The Deadline represents an externally-imposed termination criteria for the process observing the LUCI_CONTEXT.

Additionally, this contains grace_period which can be used to communicate how long the external process will allow for clean up once it sends SIGTERM/Ctrl-Break.

Intermediate applications MUST NOT increase soft_deadline or grace_period.

If the entire Deadline is missing from LUCI_CONTEXT, it should be assumed to be: {soft_deadline: infinity, grace_period: 30}

Intermediate applications can ‘reserve’ portions of soft_deadline and grace_period by reducing them and then enforcing the reduced times.

WARNING: Reducing soft_deadline may adversely affect the parent process's ability to accurately assess if soft_deadline was exceeded. This could affect reporting indicators such as ‘timeout occurred’, because the child process may terminate itself before the parent can send a signal and mark that it has done so.

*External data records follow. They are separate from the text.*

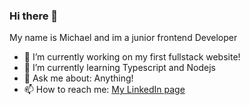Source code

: ### Hi there 👋
My name is Michael and im a junior frontend Developer

- 🔭 I’m currently working on my first fullstack website! 
- 🌱 I’m currently learning Typescript and Nodejs
- 💬 Ask me about: Anything!
- 📫 How to reach me: [My LinkedIn page](https://www.linkedin.com/in/michal-wasilewski-751b8921a/)


<!--
**Michaelwasilewski/Michaelwasilewski** is a ✨ _special_ ✨ repository because its `README.md` (this file) appears on your GitHub profile.

Here are some ideas to get you started:

- 🔭 I’m currently working on ...
- 🌱 I’m currently learning javascript, JSdocs, frameworks
- 💬 Ask me about: Anything!
- 📫 How to reach me: 
-->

Most applications SHOULD only reserve time from grace_period. Those reserving from soft_deadline should take care to ensure that timeout status will still be accurately communicated to their parent process, if that's important for the application.

message Deadline {
  // The soft deadline for execution for this context as a 'float' unix
  // timestamp (seconds past unix epoch). This is the same as python's
  // `time.time()` representation.
  // If this value is set, processes SHOULD rely on their parent process
  // to send SIGTERM/Ctrl-Break at this time.
  // Parent processes adjusting or setting `soft_deadline` MUST enforce it by
  // sending SIGTERM/Ctrl-Break as close to this time as possible, followed
  // by SIGKILL/Terminate after `grace_period` additional time.
  // If `soft_deadline` is 0 consider there to be no stated deadline (i.e.
  // infinite).
  // Processes reading this value can use it to determine if a timeout will
  // actually be honored; i.e. if the user asks for 30s to run a process, but
  // soft_deadline indicates an end in 10s, your program can react accordingly
  // (print warning, adjust user-requested timeout, refuse to run user's
  // process, etc.).
  // Processes can also observe this value in conjunction with
  // receiving a signal (i.e. I got a signal after `soft_deadline` then I'm likely
  // in a timeout state).
  double soft_deadline = 1 [json_name = "soft_deadline"];

  // The amount of time (in fractional seconds), processes in this context have
  // time to react to a SIGTERM/Ctrl-Break before being SIGKILL/Terminated.
  // If an intermediate process has a lot of cleanup work to do after its child
  // quits (e.g. flushing stats/writing output files/etc.) it SHOULD reduce this
  // value for the child process by an appropriate margin.